Activity:
The records below are to be restated word for word; their pictures are not.

Stored data:
*** Begin section ***

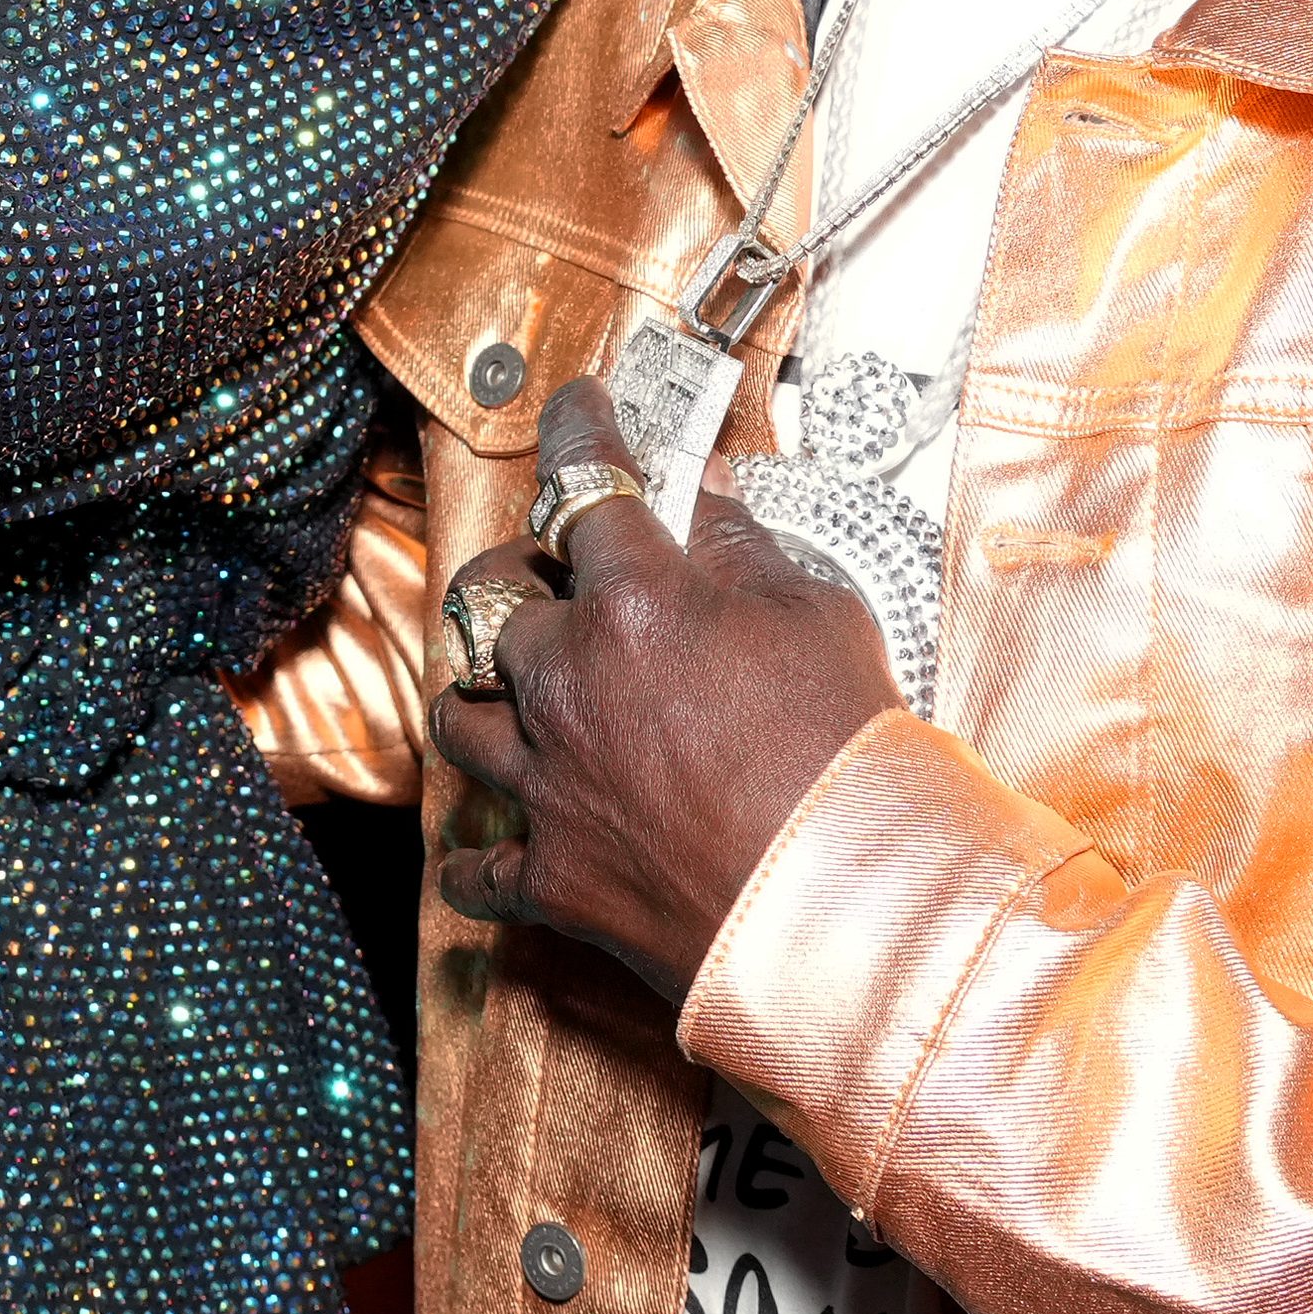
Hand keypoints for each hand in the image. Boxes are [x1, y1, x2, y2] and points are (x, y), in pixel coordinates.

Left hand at [431, 377, 905, 1004]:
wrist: (853, 906)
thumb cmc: (850, 755)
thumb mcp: (821, 615)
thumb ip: (748, 548)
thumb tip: (710, 495)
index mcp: (635, 598)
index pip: (585, 479)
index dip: (578, 430)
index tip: (576, 407)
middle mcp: (568, 680)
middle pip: (495, 600)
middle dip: (521, 578)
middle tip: (554, 579)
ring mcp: (550, 783)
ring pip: (459, 715)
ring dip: (481, 695)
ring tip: (508, 692)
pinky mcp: (553, 879)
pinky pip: (475, 868)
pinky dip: (481, 856)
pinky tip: (494, 844)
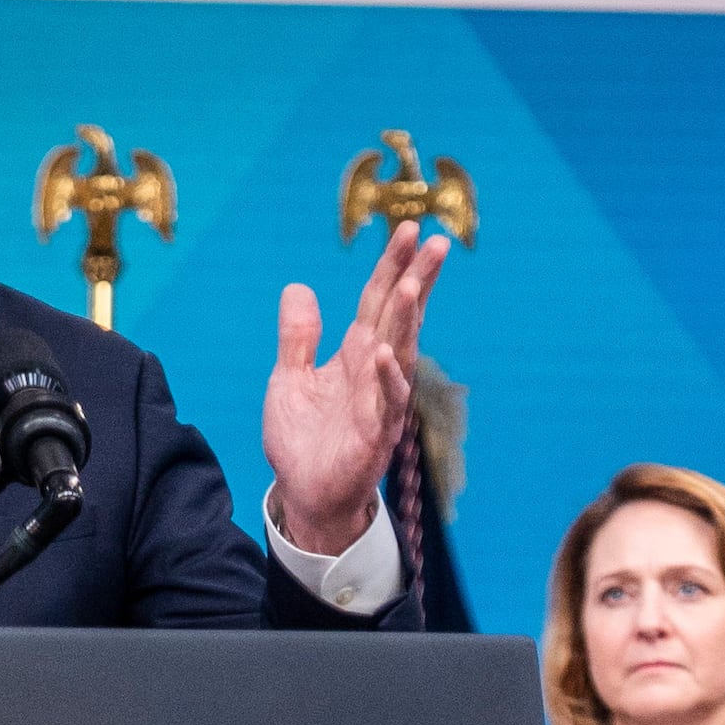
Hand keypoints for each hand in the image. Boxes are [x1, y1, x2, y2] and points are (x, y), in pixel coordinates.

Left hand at [257, 227, 446, 556]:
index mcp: (356, 354)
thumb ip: (297, 337)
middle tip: (435, 242)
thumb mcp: (289, 379)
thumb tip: (298, 287)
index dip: (392, 265)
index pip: (378, 301)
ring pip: (399, 353)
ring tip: (412, 284)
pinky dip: (386, 380)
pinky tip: (384, 355)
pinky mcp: (372, 436)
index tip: (408, 229)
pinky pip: (385, 404)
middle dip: (416, 279)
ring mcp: (378, 402)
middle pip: (399, 317)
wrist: (304, 495)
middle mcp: (374, 372)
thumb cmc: (303, 441)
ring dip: (406, 321)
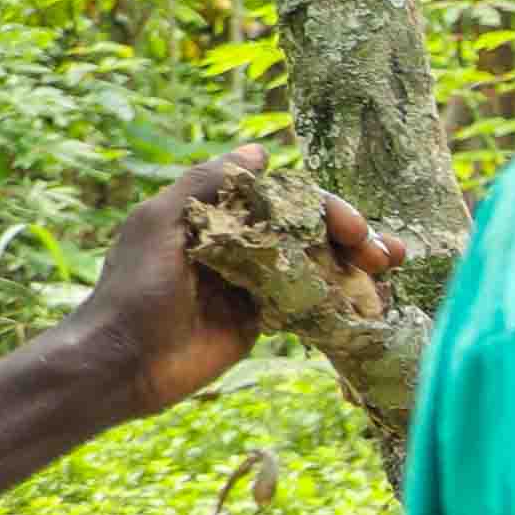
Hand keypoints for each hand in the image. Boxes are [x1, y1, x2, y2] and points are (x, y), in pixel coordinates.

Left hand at [66, 157, 373, 423]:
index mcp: (218, 217)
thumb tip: (259, 152)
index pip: (285, 200)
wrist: (124, 361)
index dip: (324, 209)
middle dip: (352, 237)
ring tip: (391, 268)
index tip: (352, 227)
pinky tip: (372, 300)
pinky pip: (310, 302)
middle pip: (310, 230)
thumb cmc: (135, 287)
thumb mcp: (161, 223)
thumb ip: (206, 184)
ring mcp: (256, 283)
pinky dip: (343, 297)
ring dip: (357, 264)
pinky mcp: (262, 320)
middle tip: (382, 253)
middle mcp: (242, 245)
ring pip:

*** End section ***

The answer:
Hand keypoints for each hand in the image. Boxes are [x1, y1, x2, y2] and points are (x, y), in pixel coordinates.

Left hand at [431, 377, 905, 1004]:
wrist: (853, 906)
thumb cmc: (850, 755)
thumb mcp: (821, 615)
thumb ip: (748, 548)
thumb tip: (710, 495)
index mcp: (635, 598)
index pip: (585, 479)
index dip: (578, 430)
index tip: (576, 407)
middle mcp: (568, 680)
middle pip: (495, 600)
middle dip: (521, 578)
middle tip: (554, 579)
ring mcp: (550, 783)
ring pip: (459, 715)
ring dip: (481, 695)
ring tip: (508, 692)
pinky mcp: (553, 879)
pinky pip: (475, 868)
pinky dip: (481, 856)
pinky tip: (494, 844)
Hand keypoints for each hand in the image. Boxes are [x1, y1, x2, y2] and points are (x, y), in pixel coordinates.

Left hand at [257, 227, 446, 556]:
index mcp: (356, 354)
thumb ip: (297, 337)
middle tip: (435, 242)
thumb mcp: (289, 379)
thumb tip: (298, 287)
index dip: (392, 265)
index pip: (378, 301)
ring pip: (399, 353)
ring tip: (412, 284)
pinky dip: (386, 380)
pinky tip: (384, 355)
pinky mcp: (372, 436)
index tip: (408, 229)
pinky pip: (385, 404)
middle dip: (416, 279)
ring mcp: (378, 402)
middle pip: (399, 317)
wrist: (304, 495)
middle mcp: (374, 372)
thumb cmc: (303, 441)
ring dip: (406, 321)
Hand keypoints for each hand in the image. Boxes are [x1, y1, x2, y2] and points are (x, y), in pixel coordinates.

Left hand at [66, 157, 373, 423]:
index mcp: (218, 217)
thumb tip: (259, 152)
index pip: (285, 200)
wrist: (124, 361)
index dip: (324, 209)
middle dip: (352, 237)
ring tip: (391, 268)
index tip: (352, 227)
pinky tip: (372, 300)
pinky pip: (310, 302)
middle pip: (310, 230)
thumb cmc: (135, 287)
thumb mcp: (161, 223)
thumb ip: (206, 184)
ring mcp: (256, 283)
pinky dip: (343, 297)
ring dip: (357, 264)
pinky mcp: (262, 320)
middle tip: (382, 253)
middle mcp: (242, 245)
ring pip:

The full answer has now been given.